Sebut saja, dia: Hachiko. Pengorbanan seekor anjing hingga akhir hayatnya, demikian setia menunggu tuannya di stasiun Shibuya, Jepang. Monumennya melegenda menjadi bukti cinta nyata abadi yang telah menggilas batas antarmakhluk, ya... yang disebut-sebut sebagai anjing dan manusia itu!

Ah, aku sungguh tak ingin berpanjang-panjang kata. Yang jelas airmata kami, terutama airmata anak-anakku, Zoe dan Zachary, yang beruraian membasahi pakaian seragam mereka di suatu pagi hari yang tragis itu sungguh tidak sebanding dengan berapa pun jumlah nilai nominal yang ditawarkan tetangga si empunya mobil tabrak lari itu.

Percayalah, cinta keluarga kami untuk Bruno jauh melampauinya. Ketimbang uang, sungguh tidak seimbang! Mungkin itu pula sebabnya kemudian aku memiliki gagasan untuk mengajak anak-anakku menguntai sebuah doa yang tidak biasa (Anda bisa ikut berdoa jika tak berkeberatan). "Marilah kita sama-sama berdoa agar para pengemudi di jalan (terlebih di jalan-jalan kompleks perumahan yang ramai berseliweran hewan peliharaan dan anak-anak bermain), agar lebih berhati-hati dan fokus saat berkendara. Apalagi 'ngebut' seenaknya seolah yang empunya jalan itu sendiri, sehingga memakan korban jiwa."

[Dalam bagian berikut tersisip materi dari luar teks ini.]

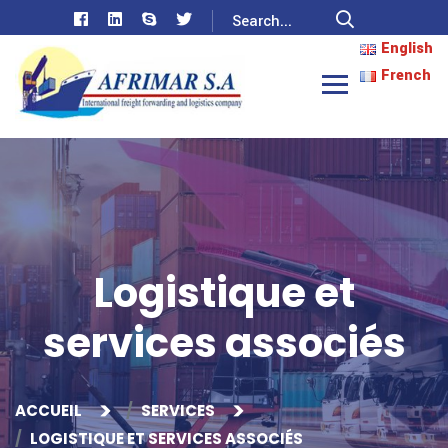
English
French
Logistique et
services associés
ACCUEIL
SERVICES
LOGISTIQUE ET SERVICES ASSOCIÉS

Keselamatan raga Anda di jalan bukan hanya bermanfaat bagi pejalan kaki atau hewan peliharaan yang tak sengaja melintas saja, tapi terutama juga bagi diri Anda pribadi, dan keluarga di rumah. Asyik mengobrol via ponsel, atau nonton 'tipi' yang entah mengapa disejajarkan dekat dengan kemudi, bukanlah pilihan keren saat menyetir. Percayalah, melakukan berbagai hal yang dengan bangga disebut-sebut sebagai "multi talenta" itu memiliki porsinya tersendiri.

Dan, kebetulan aku merupakan salah satu personal yang lebih mengandalkan satu kata : fokus, ketika mengerjakan sesuatu. Aku pikir pepatah usang yang satu ini masih tetap berlaku sampai sekarang, "Biar lambat asal selamat."Alon-alon asal kelakon.... Hmm, Anda ingat,'kan cerita sang kelinci yang larinya terkenal cepat, tapi akhirnya berhasil dikalahkan oleh Si lelet kura-kura? Apalagi jika berkendara pagi-pagi, bukankah lebih nyaman jika tidak 'ngebut'? Menghirup udara dan suasana di luar jendela kaca mobil di pagi hari tanpa tergesa-gesa menguber setoran itu luar biasa menyenangkan, lho!

Ternyata, kepergian Si kecil Bruno mampu membuatku berpikir tentang banyak hal. Tidak fokus nanti jika aku 'ngalor-ngidul' panjang lebar. Yang pasti, aku tersentuh oleh doa yang diucapkan Zach menjelang tidur. Katanya khusyuk,"Ya, Tuhan, maafkanlah orang yang menabrak Bruno, karena dia tidak tahu apa yang dia perbuat...."

Aku lebih tersentuh lagi ketika pada hari keempat 'kepergian' Bruno, ia berdoa di depan makam Bruno yang berjuntai tanaman. Lalu seusai berdoa ia bilang dengan mimik serius, "Mama, Tuhan Yesus membangkitkan Lazarus setelah empat hari kematiannya. Zach juga berharap, Bruno "bangkit" kembali ke surga pada hari ini...."

Keyakinan kanak-kanaknya begitu menggugahku. Aku berharap Zoe dan Zach tidak hanya bertumbuh secara spiritual sesuai dengan usia dan pengalaman batin mereka saja. Namun mereka juga tetap berpegang teguh memiliki keyakinan dan ketulusan hati. Seperti kepercayaan mereka untuk menunggu janji pengganti Bruno. Walau sudah sebulan, dua bulan, setahun...dan akhirnya tak kunjung datang. Sungguh tepat sekali doa yang pernah dipanjatkan bungsuku, Zach. "Maafkan dia, Tuhan, karena sungguh dia tidak tahu apa yang dia perbuat...." (Komunika 02/XI, Maret-April).